Wizards, Tryon teammates celebrate Wingo’s past with a pretty good present
Published 11:02 pm Monday, February 18, 2019
For a moment Sunday, parts of Harthorne Wingo’s past intersected near halfcourt in Landrum High School’s gymnasium.
There were former basketball teammates from Tryon High School, holding the Tryon High letter jacket they’d just presented him. There were current and past members of the Harlem Wizards, the basketball entertainment group where Wingo got his professional start some five decades ago.
And, in the midst of it all, stood Wingo, smiling, old memories mixing with new ones by the minute.
The Wizards came to Landrum for an exhibition against a group of local players, nicknamed Wingo’s Stars. Former Chapman baseball coach Bill Metcalf, Wingo’s teammate years ago at Tryon High, joined Wingo on the sidelines as “coaches” of the team.
Basketball, though, was very secondary on a rainy Sunday afternoon. The day was about Wingo.

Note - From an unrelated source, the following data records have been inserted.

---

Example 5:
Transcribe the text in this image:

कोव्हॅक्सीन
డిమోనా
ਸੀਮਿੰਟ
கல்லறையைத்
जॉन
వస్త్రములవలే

Claude “Tojo” Henderson took to the court at halftime to announce that the Wizards were retiring Wingo’s jersey and inducting him into the team’s Hall of Fame, previously an honor that Henderson himself received. He played with Wingo on the Wizards’ lineups of the late 1960s, when the team’s focus was partially entertainment, but also playing competitive basketball.

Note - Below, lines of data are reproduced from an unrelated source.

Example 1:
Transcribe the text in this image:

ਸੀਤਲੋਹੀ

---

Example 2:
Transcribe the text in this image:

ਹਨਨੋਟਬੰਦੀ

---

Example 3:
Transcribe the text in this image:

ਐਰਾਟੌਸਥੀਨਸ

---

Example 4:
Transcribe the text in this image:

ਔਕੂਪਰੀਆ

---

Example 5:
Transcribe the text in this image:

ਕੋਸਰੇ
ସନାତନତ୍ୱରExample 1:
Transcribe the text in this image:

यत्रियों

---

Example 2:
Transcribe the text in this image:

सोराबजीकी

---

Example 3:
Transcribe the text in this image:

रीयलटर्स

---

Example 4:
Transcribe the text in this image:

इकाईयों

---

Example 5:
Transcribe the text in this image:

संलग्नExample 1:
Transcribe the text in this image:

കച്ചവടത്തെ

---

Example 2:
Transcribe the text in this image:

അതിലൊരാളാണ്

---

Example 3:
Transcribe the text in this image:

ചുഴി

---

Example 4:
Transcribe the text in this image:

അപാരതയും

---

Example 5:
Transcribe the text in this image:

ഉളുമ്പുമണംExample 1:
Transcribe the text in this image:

“When I played with Wingo, he always worked so hard,” Henderson recalled. “He was probably the hardest working basketball player I knew. He may not have been the most talented player we had, but no one worked harder than he did.
“There was no ego. He was not a person who was self-centered. He was a great teammate and a greater person.”
Henderson said the Wizards hope to have Wingo more involved with the franchise going forward, to have him share the remarkable story of his journey from Tryon, where he was part of the first integrated class to graduate from Tryon High School, to the NBA, where he played four seasons with the New York Knicks.
It’s a story that Metcalf and others from Tryon High want future generations to remember. They also want to financially help their teammate, and Sunday’s game was the culmination of an effort more than a year in the making to do both. There may be other recognitions to come.
But as a packed Landrum High School gym echoed Wingo’s name Sunday, the “Wingo, Wingo, Wingo” chants similar to those that rang out years ago in Madison Square Garden, Harthorne Wingo’s smile said he had all the recognition he needed, that his past had led to a pretty darn good present.